The coalition also represents FCPS’s commitment to accountability. The district has become more transparent and issues monthly reports on the number of suspensions by race, by infraction and by school. As a result, students, parents and the community are aware of how the district is handling discipline.

“At our last meeting, we looked and saw 80 percent of the suspensions are coming from a single middle school,” Whitaker says. “We’re part of that conversation with helping them move forward. ... [T]he district is now looking at ways to fix that [number] and we’re having conversations with the principal. There is more accountability for removing an excessive number of students from school.”

King says that he has had complete buy-in from staff, and they are moving in the right direction. Part of his success, he says, was assuring staff that the need for change wasn’t about “personal attacks,” but rather the opportunity to grow and become better. 

“It does change the way that we view things and do things because we have had to very publicly say, ‘Our old practices aren’t necessarily our best practices,’” he reflects. “We’ve shifted into a mode of ‘How can I keep a kid in his seat so that he can get everything that that teacher’s trying to give him’ and balancing that with ‘Is this student being in his seat going to disrupt other students from learning?’ Again, if it’s student-centered and you’re doing what’s best for the kids, I think you come out with pretty good results.”

The results have contributed to a complete change in culture. King says that teachers are now willing to have conversations around discipline. Students have experienced more than 3,000 instructional hours this year that would have been lost to suspensions. 

The district has put in place alternative discipline measures centered around growth.

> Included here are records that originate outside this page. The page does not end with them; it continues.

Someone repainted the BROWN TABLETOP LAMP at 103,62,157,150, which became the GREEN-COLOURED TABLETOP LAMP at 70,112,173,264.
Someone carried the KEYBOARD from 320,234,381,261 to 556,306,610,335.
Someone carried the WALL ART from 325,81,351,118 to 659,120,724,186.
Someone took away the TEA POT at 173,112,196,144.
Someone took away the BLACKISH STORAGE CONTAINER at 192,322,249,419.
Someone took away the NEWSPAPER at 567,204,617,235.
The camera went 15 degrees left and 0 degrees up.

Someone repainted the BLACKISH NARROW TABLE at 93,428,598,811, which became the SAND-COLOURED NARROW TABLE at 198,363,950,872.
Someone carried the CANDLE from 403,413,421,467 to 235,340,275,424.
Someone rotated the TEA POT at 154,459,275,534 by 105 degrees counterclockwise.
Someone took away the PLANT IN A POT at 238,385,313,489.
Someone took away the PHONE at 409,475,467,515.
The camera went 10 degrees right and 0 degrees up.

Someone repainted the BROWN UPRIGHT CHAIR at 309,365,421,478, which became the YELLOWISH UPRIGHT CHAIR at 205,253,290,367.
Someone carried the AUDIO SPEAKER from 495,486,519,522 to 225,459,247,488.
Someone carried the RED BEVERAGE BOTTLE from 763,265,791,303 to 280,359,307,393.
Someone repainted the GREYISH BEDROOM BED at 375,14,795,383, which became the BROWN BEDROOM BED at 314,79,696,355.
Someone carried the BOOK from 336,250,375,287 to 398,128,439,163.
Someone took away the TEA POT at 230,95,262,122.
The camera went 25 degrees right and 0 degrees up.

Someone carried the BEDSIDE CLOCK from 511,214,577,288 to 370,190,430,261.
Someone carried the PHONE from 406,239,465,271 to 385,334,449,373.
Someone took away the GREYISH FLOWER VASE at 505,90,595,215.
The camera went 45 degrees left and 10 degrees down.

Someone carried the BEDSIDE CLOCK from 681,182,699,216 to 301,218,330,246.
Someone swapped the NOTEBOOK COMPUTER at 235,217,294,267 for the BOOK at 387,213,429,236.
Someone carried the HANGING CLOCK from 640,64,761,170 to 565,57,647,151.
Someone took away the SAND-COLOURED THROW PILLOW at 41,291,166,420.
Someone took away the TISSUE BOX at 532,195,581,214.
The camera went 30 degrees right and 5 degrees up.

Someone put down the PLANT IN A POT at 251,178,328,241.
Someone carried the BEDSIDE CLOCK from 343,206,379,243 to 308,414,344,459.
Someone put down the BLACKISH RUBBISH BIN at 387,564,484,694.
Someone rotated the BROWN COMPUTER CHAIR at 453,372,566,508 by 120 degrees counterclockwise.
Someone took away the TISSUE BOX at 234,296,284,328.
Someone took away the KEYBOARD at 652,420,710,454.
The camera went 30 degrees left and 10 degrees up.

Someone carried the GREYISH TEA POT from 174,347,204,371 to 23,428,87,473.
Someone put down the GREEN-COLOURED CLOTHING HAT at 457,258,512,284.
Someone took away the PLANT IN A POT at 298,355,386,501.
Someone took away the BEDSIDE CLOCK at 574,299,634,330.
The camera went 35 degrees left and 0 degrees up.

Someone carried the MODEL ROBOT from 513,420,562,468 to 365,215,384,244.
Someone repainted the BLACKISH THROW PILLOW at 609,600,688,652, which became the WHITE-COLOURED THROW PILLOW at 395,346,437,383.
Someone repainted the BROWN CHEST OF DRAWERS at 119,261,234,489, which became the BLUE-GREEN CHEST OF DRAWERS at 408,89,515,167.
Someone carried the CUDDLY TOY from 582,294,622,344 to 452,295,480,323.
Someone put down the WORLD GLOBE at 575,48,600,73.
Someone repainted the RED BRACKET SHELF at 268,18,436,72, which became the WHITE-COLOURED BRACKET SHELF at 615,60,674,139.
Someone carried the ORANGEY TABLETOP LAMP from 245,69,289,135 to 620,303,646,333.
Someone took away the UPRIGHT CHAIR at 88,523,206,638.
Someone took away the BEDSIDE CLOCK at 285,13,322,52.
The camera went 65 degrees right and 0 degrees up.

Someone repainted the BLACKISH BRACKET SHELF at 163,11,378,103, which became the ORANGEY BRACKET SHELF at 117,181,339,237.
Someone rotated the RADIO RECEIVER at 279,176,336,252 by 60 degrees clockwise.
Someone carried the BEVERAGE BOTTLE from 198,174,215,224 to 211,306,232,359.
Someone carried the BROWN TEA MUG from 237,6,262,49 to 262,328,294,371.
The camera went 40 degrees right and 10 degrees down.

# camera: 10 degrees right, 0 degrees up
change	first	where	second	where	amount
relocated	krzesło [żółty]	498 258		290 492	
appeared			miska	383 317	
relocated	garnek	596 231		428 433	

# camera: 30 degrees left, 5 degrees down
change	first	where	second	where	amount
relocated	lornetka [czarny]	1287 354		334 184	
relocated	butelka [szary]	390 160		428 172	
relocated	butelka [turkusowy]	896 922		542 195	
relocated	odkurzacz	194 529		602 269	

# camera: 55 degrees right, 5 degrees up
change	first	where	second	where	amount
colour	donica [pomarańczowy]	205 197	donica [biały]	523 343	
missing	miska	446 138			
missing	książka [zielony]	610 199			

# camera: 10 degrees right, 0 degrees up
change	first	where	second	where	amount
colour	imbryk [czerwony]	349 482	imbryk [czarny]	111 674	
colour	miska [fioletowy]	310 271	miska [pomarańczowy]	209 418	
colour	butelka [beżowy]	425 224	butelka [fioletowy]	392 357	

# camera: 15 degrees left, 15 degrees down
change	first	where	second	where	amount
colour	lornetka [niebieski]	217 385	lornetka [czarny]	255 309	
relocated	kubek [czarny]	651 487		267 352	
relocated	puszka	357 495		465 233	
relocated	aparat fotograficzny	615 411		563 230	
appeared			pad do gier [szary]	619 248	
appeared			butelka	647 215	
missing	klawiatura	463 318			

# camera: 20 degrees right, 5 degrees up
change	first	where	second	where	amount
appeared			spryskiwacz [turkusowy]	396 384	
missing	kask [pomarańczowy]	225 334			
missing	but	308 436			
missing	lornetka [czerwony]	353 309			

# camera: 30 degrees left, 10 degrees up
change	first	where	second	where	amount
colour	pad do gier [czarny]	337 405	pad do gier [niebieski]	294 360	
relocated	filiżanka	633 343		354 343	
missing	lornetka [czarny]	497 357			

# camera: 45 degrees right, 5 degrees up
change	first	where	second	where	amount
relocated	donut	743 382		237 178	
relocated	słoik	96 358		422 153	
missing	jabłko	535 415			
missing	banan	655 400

They include family and student seminars, community service and substance-abuse programs (if the student was found under the influence on campus); restorative justice will be implemented in fall of 2016. Suspension is the last resort. 

“If [a suspension] has to go over what’s our allotted amount of five days, then I will go to the discipline team to see if we can have an emergency meeting to get together and talk about resources and support for the kid,” King says. “That’s kind of what it is. If you need to remove a kid for more than a week, then you really need to have some people that can say, ‘Let’s talk about why that needed to happen.’”

After the victory in Flagler, the SPLC took the movement to Pinellas County, Florida, where African-American students lost a combined 45,942 days of school over the past five years. Now the maximum number of days the district’s 100,000 students can be suspended is five (reduced from 10). New York City Schools has also reduced its maximum to five days. Whitaker hopes these precedents will encourage other school districts to follow suit and shift their thinking about the purpose of school discipline.

“Our abolitionist movement balances the needs of districts and teachers,” Whitaker says. “We understand students can be disruptive and that there are times where a student should be removed from the classroom. We’re looking at different ways to respond because, with suspensions, we only have one destructive tool. And when you only have a hammer, everything looks like a nail.”